■ About this task:
Search the material below for the word "Rendered". Copy every line that has it.

■ Provided material:

= Beginning of Section =

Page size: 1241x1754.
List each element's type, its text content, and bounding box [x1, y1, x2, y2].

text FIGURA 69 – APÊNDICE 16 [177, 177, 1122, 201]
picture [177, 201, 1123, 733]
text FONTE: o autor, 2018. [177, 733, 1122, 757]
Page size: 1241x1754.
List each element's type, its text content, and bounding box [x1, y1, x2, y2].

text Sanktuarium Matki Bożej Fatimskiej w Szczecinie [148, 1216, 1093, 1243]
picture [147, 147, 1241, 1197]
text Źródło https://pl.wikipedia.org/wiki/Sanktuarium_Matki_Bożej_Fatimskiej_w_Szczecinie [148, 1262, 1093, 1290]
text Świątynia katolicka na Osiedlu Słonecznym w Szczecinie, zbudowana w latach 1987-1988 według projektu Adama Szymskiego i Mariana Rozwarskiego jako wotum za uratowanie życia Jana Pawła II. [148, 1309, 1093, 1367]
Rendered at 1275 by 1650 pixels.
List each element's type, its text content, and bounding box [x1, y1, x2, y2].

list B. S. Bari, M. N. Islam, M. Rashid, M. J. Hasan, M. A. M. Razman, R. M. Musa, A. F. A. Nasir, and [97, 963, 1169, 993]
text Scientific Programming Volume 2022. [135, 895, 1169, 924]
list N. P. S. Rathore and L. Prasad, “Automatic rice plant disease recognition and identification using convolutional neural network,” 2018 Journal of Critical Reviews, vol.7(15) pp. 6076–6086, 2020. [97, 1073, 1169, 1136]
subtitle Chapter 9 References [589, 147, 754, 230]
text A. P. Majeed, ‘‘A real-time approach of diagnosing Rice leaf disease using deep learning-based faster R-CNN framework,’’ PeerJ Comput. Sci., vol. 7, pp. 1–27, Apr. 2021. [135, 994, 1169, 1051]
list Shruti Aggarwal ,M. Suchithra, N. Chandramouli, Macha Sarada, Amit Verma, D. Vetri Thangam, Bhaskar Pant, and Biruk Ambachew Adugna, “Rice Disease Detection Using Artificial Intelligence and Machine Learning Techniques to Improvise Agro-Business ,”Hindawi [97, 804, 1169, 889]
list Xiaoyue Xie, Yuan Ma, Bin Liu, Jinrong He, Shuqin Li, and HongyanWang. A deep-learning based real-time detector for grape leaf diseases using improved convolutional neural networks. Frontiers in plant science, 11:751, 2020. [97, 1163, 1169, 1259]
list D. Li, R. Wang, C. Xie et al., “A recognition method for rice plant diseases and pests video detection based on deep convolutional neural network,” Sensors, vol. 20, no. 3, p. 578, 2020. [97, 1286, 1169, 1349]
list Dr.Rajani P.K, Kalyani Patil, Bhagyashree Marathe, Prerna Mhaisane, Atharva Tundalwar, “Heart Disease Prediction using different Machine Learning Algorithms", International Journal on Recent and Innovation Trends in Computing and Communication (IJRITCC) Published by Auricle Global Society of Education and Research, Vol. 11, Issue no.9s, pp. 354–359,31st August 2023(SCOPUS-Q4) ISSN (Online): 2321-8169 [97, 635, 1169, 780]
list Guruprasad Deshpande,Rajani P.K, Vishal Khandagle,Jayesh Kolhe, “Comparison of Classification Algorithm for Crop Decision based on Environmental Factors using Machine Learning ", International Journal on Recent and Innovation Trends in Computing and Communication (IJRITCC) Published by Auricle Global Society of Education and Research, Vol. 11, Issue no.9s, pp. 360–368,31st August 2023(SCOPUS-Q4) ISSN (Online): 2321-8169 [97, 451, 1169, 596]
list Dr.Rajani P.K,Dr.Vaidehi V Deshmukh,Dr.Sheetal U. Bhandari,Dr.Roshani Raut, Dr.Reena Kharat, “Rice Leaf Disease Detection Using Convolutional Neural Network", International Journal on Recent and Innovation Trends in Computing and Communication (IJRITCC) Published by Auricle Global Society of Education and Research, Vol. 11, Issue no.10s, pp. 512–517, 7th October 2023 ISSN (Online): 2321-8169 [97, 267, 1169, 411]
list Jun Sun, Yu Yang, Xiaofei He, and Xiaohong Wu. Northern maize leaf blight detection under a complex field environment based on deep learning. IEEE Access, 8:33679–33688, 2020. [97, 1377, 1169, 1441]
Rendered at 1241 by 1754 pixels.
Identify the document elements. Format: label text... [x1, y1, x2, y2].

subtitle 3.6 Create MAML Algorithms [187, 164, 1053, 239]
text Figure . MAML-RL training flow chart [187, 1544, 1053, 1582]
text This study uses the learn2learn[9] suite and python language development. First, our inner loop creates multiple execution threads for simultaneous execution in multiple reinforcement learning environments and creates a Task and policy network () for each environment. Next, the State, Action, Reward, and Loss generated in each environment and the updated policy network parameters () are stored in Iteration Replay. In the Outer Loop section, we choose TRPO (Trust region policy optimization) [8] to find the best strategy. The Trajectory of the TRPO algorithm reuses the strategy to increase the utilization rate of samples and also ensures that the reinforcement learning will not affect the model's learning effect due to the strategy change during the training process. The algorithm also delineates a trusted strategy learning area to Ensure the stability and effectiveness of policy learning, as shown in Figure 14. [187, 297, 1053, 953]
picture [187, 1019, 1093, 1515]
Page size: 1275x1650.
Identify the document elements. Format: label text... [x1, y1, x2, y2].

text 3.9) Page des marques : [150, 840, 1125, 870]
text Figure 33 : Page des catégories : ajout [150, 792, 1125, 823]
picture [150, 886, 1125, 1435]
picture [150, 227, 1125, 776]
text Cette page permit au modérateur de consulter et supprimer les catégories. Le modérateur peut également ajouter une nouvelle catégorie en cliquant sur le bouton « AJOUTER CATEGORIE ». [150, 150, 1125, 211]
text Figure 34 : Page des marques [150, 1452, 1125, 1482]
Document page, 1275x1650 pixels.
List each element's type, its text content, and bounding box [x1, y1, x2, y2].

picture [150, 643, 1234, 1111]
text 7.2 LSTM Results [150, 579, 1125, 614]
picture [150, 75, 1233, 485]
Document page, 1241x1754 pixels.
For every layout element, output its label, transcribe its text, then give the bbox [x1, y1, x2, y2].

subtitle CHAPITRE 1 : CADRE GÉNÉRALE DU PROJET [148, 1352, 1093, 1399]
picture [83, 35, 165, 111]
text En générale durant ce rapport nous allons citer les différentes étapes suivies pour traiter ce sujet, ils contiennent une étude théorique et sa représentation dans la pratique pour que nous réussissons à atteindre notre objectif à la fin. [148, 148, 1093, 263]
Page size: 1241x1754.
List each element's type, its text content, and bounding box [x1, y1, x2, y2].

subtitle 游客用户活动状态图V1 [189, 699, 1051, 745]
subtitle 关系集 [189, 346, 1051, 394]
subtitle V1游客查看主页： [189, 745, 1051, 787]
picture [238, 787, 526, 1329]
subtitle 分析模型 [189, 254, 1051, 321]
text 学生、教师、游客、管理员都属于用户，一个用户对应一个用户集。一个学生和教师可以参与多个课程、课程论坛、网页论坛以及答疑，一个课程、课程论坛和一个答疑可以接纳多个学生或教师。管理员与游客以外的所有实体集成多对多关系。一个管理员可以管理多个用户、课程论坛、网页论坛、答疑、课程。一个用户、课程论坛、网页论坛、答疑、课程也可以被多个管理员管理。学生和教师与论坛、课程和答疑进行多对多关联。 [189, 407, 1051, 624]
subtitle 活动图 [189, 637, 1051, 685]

= End of Section =

■ Response box:
Rendered at 1275 by 1650 pixels.
Rendered at 1241 by 1754 pixels.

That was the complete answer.